------ Input material

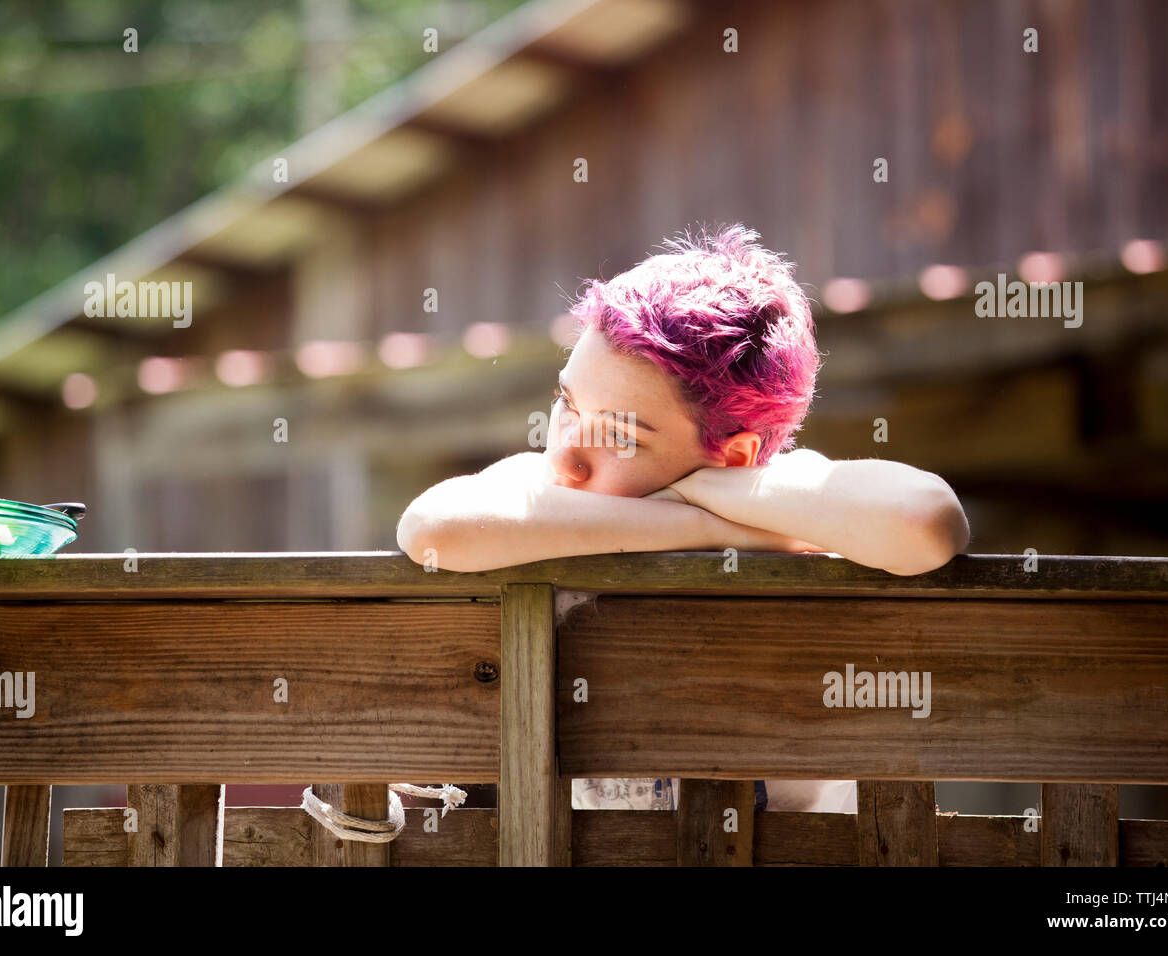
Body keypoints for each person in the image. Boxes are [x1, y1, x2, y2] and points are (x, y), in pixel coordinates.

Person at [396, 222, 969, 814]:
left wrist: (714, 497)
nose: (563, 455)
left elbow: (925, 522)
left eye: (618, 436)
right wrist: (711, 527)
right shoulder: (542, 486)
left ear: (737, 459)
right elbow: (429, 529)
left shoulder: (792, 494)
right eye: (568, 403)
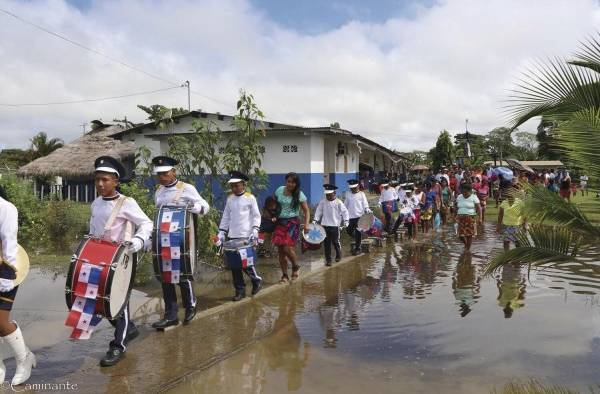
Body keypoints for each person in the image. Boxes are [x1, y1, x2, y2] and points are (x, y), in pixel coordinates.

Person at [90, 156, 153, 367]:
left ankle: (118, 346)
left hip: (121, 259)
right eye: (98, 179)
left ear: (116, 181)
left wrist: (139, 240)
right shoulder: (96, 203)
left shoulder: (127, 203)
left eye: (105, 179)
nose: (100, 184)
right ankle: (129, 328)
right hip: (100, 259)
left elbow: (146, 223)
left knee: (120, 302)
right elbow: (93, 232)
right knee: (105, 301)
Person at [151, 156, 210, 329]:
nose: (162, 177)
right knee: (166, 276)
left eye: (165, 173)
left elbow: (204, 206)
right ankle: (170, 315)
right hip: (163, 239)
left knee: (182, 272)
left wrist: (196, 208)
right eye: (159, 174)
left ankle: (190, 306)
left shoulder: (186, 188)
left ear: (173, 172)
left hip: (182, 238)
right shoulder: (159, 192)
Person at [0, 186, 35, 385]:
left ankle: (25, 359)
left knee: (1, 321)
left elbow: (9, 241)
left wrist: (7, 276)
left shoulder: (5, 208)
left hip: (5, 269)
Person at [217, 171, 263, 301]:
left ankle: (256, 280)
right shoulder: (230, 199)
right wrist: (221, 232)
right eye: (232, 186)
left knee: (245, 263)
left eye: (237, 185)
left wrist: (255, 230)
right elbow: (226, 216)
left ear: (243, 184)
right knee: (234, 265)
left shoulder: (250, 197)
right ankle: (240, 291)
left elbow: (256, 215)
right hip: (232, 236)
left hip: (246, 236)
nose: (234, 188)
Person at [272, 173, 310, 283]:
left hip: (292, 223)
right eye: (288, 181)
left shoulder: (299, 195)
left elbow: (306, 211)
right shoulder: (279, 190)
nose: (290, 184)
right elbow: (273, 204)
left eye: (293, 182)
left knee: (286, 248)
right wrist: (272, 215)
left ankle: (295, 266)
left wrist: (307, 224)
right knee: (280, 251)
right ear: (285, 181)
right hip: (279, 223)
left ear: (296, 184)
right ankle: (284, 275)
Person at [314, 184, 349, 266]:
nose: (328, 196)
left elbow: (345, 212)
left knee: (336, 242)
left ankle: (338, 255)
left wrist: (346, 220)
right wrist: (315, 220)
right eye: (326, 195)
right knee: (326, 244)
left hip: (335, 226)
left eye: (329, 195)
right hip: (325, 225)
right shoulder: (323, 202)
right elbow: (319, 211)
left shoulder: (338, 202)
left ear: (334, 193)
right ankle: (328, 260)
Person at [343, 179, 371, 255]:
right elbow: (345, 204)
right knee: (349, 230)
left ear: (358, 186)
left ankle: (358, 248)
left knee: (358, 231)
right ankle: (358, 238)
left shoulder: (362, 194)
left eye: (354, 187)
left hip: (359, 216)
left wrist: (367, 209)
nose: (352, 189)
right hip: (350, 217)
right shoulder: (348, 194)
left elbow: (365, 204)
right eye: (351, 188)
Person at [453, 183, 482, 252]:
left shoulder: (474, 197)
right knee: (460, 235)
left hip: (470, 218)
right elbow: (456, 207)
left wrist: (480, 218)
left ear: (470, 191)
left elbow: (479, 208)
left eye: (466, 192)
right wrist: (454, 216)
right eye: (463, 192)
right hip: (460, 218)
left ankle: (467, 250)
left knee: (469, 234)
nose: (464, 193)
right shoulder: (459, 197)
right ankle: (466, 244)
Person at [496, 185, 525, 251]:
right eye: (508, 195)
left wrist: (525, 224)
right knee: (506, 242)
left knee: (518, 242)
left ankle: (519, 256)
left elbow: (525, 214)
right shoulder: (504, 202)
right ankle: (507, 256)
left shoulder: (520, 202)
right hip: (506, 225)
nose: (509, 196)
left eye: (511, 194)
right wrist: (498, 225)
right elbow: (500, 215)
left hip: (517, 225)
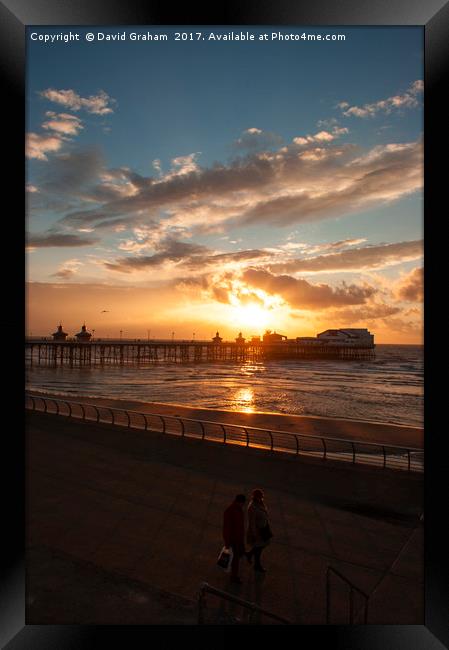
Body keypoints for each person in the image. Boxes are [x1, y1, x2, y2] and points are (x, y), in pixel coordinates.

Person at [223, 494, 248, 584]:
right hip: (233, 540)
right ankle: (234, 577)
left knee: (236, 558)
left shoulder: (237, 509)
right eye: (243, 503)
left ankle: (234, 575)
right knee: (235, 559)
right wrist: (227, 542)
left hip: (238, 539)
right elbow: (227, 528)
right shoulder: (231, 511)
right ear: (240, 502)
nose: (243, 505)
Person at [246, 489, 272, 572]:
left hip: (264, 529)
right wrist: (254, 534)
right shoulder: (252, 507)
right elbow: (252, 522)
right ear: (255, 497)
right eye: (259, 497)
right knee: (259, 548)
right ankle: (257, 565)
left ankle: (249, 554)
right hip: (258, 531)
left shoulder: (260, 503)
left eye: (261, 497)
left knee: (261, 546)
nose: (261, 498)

------------

Directions
Could you repeat the listing above exactly, omitting its pictures?

Answer box
Body keypoints for each person in the image. Boxes are [x1, y1, x2, y2] and points are (x, y), in pixel coordinates.

Person at [396, 222, 969, 814]:
left wrist: (714, 497)
nose: (563, 455)
left elbow: (925, 522)
left eye: (618, 436)
right wrist: (711, 527)
right shoulder: (542, 486)
left ear: (737, 459)
right elbow: (429, 529)
left shoulder: (792, 494)
right eye: (568, 403)
Body keypoints for each person in the image. Boxes are [x1, y1, x2, y2] and points are (x, y), in pixel coordinates.

Person at [90, 156, 153, 367]:
left ankle: (118, 346)
left hip: (121, 259)
right eye: (98, 179)
left ear: (116, 181)
left wrist: (139, 240)
right shoulder: (96, 203)
left shoulder: (127, 203)
left eye: (105, 179)
nose: (100, 184)
right ankle: (129, 328)
right hip: (100, 259)
left elbow: (146, 223)
left knee: (120, 302)
right elbow: (93, 232)
right knee: (105, 301)
Person at [151, 156, 210, 329]:
nose: (162, 177)
right knee: (166, 276)
left eye: (165, 173)
left elbow: (204, 206)
right ankle: (170, 315)
right hip: (163, 239)
left knee: (182, 272)
left wrist: (196, 208)
right eye: (159, 174)
left ankle: (190, 306)
left shoulder: (186, 188)
left ear: (173, 172)
left hip: (182, 238)
right shoulder: (159, 192)
Person at [0, 186, 35, 385]:
left ankle: (25, 359)
left knee: (1, 321)
left elbow: (9, 241)
left wrist: (7, 276)
left shoulder: (5, 208)
left hip: (5, 269)
Person at [217, 171, 263, 301]:
left ankle: (256, 280)
right shoulder: (230, 199)
right wrist: (221, 232)
right eye: (232, 186)
left knee: (245, 263)
left eye: (237, 185)
left wrist: (255, 230)
right elbow: (226, 216)
left ear: (243, 184)
right knee: (234, 265)
left shoulder: (250, 197)
right ankle: (240, 291)
left elbow: (256, 215)
right hip: (232, 236)
left hip: (246, 236)
nose: (234, 188)
Person at [272, 173, 310, 283]:
left hip: (292, 223)
right eye: (288, 181)
left shoulder: (299, 195)
left elbow: (306, 211)
right shoulder: (279, 190)
nose: (290, 184)
right elbow: (273, 204)
left eye: (293, 182)
left knee: (286, 248)
right wrist: (272, 215)
left ankle: (295, 266)
left wrist: (307, 224)
right knee: (280, 251)
right ear: (285, 181)
right hip: (279, 223)
left ear: (296, 184)
right ankle: (284, 275)
Person at [314, 184, 349, 266]:
nose: (328, 196)
left elbow: (345, 212)
left knee: (336, 242)
left ankle: (338, 255)
left wrist: (346, 220)
right wrist: (315, 220)
right eye: (326, 195)
right knee: (326, 244)
left hip: (335, 226)
left eye: (329, 195)
right hip: (325, 225)
right shoulder: (323, 202)
right elbow: (319, 211)
left shoulder: (338, 202)
left ear: (334, 193)
right ankle: (328, 260)
Person at [343, 179, 371, 255]:
right elbow: (345, 204)
right knee: (349, 230)
left ear: (358, 186)
left ankle: (358, 248)
left knee: (358, 231)
right ankle: (358, 238)
left shoulder: (362, 194)
left eye: (354, 187)
left hip: (359, 216)
left wrist: (367, 209)
nose: (352, 189)
right hip: (350, 217)
right shoulder: (348, 194)
left elbow: (365, 204)
right eye: (351, 188)
Person at [453, 183, 482, 252]:
left shoulder: (474, 197)
right knee: (460, 235)
left hip: (470, 218)
right elbow: (456, 207)
left wrist: (480, 218)
left ear: (470, 191)
left elbow: (479, 208)
left eye: (466, 192)
right wrist: (454, 216)
right eye: (463, 192)
right hip: (460, 218)
left ankle: (467, 250)
left knee: (469, 234)
nose: (464, 193)
right shoulder: (459, 197)
right ankle: (466, 244)
Person at [496, 185, 525, 251]:
right eye: (508, 195)
left wrist: (525, 224)
right knee: (506, 242)
left knee: (518, 242)
left ankle: (519, 256)
left elbow: (525, 214)
right shoulder: (504, 202)
right ankle: (507, 256)
left shoulder: (520, 202)
right hip: (506, 225)
nose: (509, 196)
left eye: (511, 194)
right wrist: (498, 225)
right elbow: (500, 215)
left hip: (517, 225)
Body keypoints for each person in the image. Boxes are [x1, y1, x2, y2] and points are (x, y), in pixel coordinates.

Person at [223, 494, 248, 584]:
right hip: (233, 540)
right ankle: (234, 577)
left knee: (236, 558)
left shoulder: (237, 509)
right eye: (243, 503)
left ankle: (234, 575)
right knee: (235, 559)
right wrist: (227, 542)
left hip: (238, 539)
right elbow: (227, 528)
right shoulder: (231, 511)
right ear: (240, 502)
nose: (243, 505)
Person at [246, 489, 272, 572]:
left hip: (264, 529)
right wrist: (254, 534)
right shoulder: (252, 507)
right elbow: (252, 522)
right ear: (255, 497)
right eye: (259, 497)
right knee: (259, 548)
right ankle: (257, 565)
left ankle: (249, 554)
right hip: (258, 531)
left shoulder: (260, 503)
left eye: (261, 497)
left knee: (261, 546)
nose: (261, 498)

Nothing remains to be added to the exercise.